Published online by Cambridge University Press: 28 April 2020
The history book on the shelf Is always repeating itself.ABBA, ‘Waterloo’
In 1983 a concert review appeared in the Los Angeles Times under the title ‘Kremer Plays Bizarre Beethoven Cadenzas’. In that review of a concert given by the English Chamber Orchestra, Martin Bernheimer states that there was nothing in the program to prepare the listener for the ‘shock’ of the cadenzas by Alfred Schnittke that the violinist Gidon Kremer interpolated into his rendition of Beethoven's 1806 Violin Concerto. He writes: ‘Poor Beethoven stops dead in his first-movement tracks, as the fiddler, heretofore reticent, embarks on a bold, bizarre, and convoluted exploration [of] motivic digressions that embrace Shostakovich and, I think, P.D.Q. Bach, and dissonances that might have made the composer deaf before his time.’ Schnittke’s cadenzas left Bernheimer with a case of ‘aesthetic indigestion’, though he was not immune to their charms; he continues: ‘The anachronistic indulgence was grotesque in a heroic, amusing, beguiling, patently schizophrenic way.’ Bernheimer was hardly alone in responding to the cadenzas in this way: the notion of anachronism is recurrent in references to them. In 2005 James Oestreich, reminiscing about Kremer's 1982 recording of the same cadenzas, uses language that overlaps with Bernheimer's in describing them as ‘gleefully anachronistic’, and in an article from several years later he again terms them ‘joyously anachronistic’. In academic writing, too, the scholar Alan J. Clayton has applied a similar vocabulary, labeling the cadenzas ‘controversial (and anachronistic)’.
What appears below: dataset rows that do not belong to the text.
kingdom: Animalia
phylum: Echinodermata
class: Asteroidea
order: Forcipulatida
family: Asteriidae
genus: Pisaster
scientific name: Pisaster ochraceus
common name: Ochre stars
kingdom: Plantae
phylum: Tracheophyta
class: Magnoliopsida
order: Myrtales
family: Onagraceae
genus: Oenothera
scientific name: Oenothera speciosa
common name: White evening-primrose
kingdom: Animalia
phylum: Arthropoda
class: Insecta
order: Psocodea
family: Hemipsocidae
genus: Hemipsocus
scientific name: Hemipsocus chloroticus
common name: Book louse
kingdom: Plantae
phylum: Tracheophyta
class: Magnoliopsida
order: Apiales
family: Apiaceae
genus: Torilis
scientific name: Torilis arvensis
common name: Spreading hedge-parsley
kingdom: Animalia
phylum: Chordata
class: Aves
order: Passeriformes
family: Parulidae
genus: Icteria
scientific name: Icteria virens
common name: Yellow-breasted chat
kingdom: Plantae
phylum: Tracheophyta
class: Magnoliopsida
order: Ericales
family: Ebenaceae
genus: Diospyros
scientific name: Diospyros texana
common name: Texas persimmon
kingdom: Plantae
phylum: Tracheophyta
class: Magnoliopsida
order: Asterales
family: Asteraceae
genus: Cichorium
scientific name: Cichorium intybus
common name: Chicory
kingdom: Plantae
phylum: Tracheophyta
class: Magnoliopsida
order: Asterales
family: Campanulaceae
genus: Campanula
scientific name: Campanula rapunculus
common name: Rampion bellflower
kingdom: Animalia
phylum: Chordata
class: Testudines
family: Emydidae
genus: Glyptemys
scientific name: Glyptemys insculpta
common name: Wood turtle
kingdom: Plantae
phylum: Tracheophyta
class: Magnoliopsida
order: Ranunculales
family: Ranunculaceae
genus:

Schnittke composed his cadenza for Beethoven's first movement in 1975 and completed a cadenza for the second and two versions for the third in 1977. The first-movement cadenza includes a part for timpani to accompany the violin soloist, while the two alternative third-movement cadenzas involve roles for the timpanist and an ensemble of ten violinists. The incorporation of additional instruments into a genre traditionally reserved for the soloist alone, as well as the often jarring dissonances in Schnittke's writing, are likely among the triggers of Bernheimer's ‘indigestion’. The charge of anachronism, however, is clearly elicited by Schnittke's multiple quotations of classics from the period that intervenes between Beethoven's work and Schnittke's addition to it—a period of over a century and a half.